Princes Street Gardens are amongst my favourite gardens in Edinburgh, because of their views, their tranquillity and convenient location.
Situated in the heart of the city, running parallel to Princes Street – which can be described as the busiest street in Scotland's capital, the gardens offer peace and tranquillity, a place to take a break from the bustling city street without having to travel miles to do so – the gardens are just two or three footsteps from the street!.
A spectacular view of Edinburgh Castle is also provided from the Gardens which have plenty of seats for you to sit and enjoy the view for as long as you wish!
The Gardens lie at the heart of Edinburgh's world heritage site. They divide Edinburgh's New Town from the Old Town. The Gardens which are terraced are divided into East Princes Street Gardens which run from Waverley Bridge (outside Waverley Station) to The Mound. West Princes Gardens run from the Mound to St John's Church Both sections of the gardens run alongside Princes Street with convenient, regular access points on to the street.
Entrance to the gardens is free, they open at 7am, closing times vary according to season. Mid Summer (July and August)they close at 10pm, Mid Winter, December they close at 5pm with varying closure times in between..
Princes Street Gardens started life as a natural valley and remained open land until around 1460 when King James lll increased the defences of Edinburgh Castle by building a dam at what is today the east end of Waverley Station. As a result, natural springs led to the valley becoming the Nor Loch – a significantly deep water barrier which formed an impassable marsh at the western end.
It served as a defence to the Castle, a city cesspit and an area where "witches" were tried, until it was drained around 1764. Around 1766 the building of the New Town commenced and the now drained valley became the private gardens for the residents of the affluent new town. Later it became open to the public.

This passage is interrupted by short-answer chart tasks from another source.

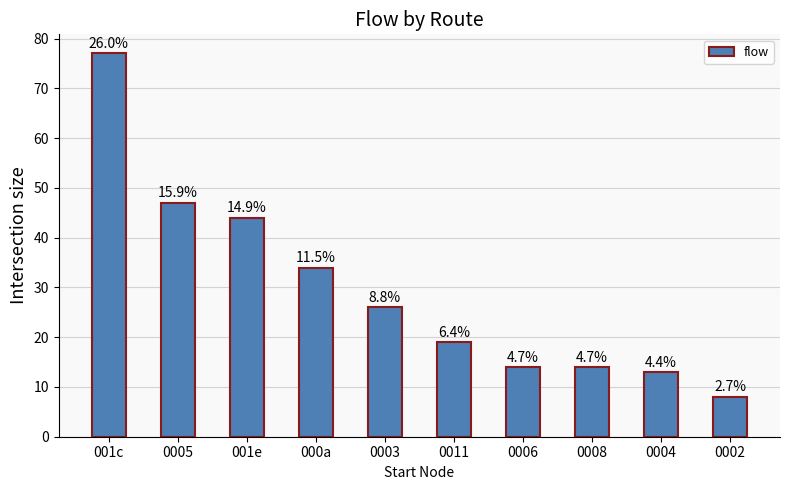

Read the value at 0003, to the nearest 10.

30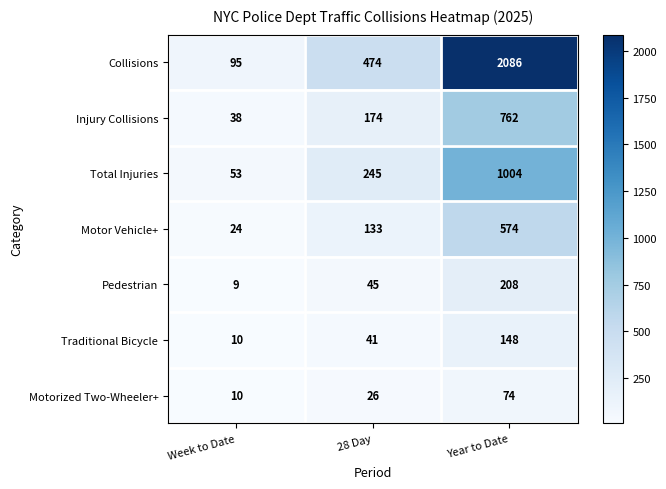

Reading left to right, extract all data points from this chart.

Collisions: 95	474	2086
Injury Collisions: 38	174	762
Total Injuries: 53	245	1004
Motor Vehicle+: 24	133	574
Pedestrian: 9	45	208
Traditional Bicycle: 10	41	148
Motorized Two-Wheeler+: 10	26	74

The Gardens are full of monuments and memorials – to name just a few of many – The Sir Walter Scott Monument, Scots American War Memorial, Spanish Civil War Memorial, Black Watch Memorial, Robert Louis Stevenson statue, David Livingston statue.
Perhaps the most eye catching monument is the Sir Walter Scott Monument, created to commemorate Sir Walter Scott – Scotland's most prolific and successful Writer. It stands in East Princes Gardens and is over 61 metres high.
For the energetic who wish to climb the 287 steps of the Scott monument there is the reward of a breath taking view of Edinburgh and the surrounding countryside. Opening times are 10am to 7pm Monday to Saturday with reduced opening times on a Sunday. For those not wanting to climb the monument there are lots of seats around it where you can admire the striking design.
East Princes Gardens has level access to and from the street. It also has an abundance of seating. The gardens are terraced. The Top level is wheelchair friendly. There is a disabled WC in East Princes Gardens accessible by RADAR key.
At the end of East Princes Gardens, there is a street called The Mound, this is where the Scottish National Gallery stands. This Gallery houses a large collection of Scotland's remarkable fine art collection from the early Renaissance to the end of the 19th century. It also has a restaurant and café, both of which have nice views of East Princes Gardens
Cross The Mound and you come to the entrance to West Princes Street Gardens. Here the access to the gardens is down steps. These gardens are also terraced and they end at the entrance to St John's church.
As you enter West Princes Street Gardens, the Floral clock is immediately noticeable. It was commissioned in 1903 and is the first of it's kind in the world. As well as being a beautiful floral display it also accurately tells the time – an electric motor ensures the hands of the clock move.
West Princes Gardens also has many memorials and monuments include a Falklands Islands Memorial Garden. There is the Ross Fountain which stands with Edinburgh Castle directly behind it. The Ross Fountain is a rather elaborate cast iron statue, designed and cast in North East France. Its Designer is not known, it gets its name from Daniel Ross who bought it for the city in 1862.
Close to the Ross Fountain is the Fountain Café which provides refreshments and snacks as well as rather special views!.
Leaving West Princes Street Gardens takes you back on to Princes Street where there is an abundance of good shops, cafes, restaurants and hotels.
There are also attractions nearby such as Charlotte Square a leafy square with gracious Georgian architecture overlooking a green containing a large Prince Albert memorial. Amongst the fine Georgian buildings is a National Trust property called The Georgian House, a fully furnished Georgian house which tells the story life in that era.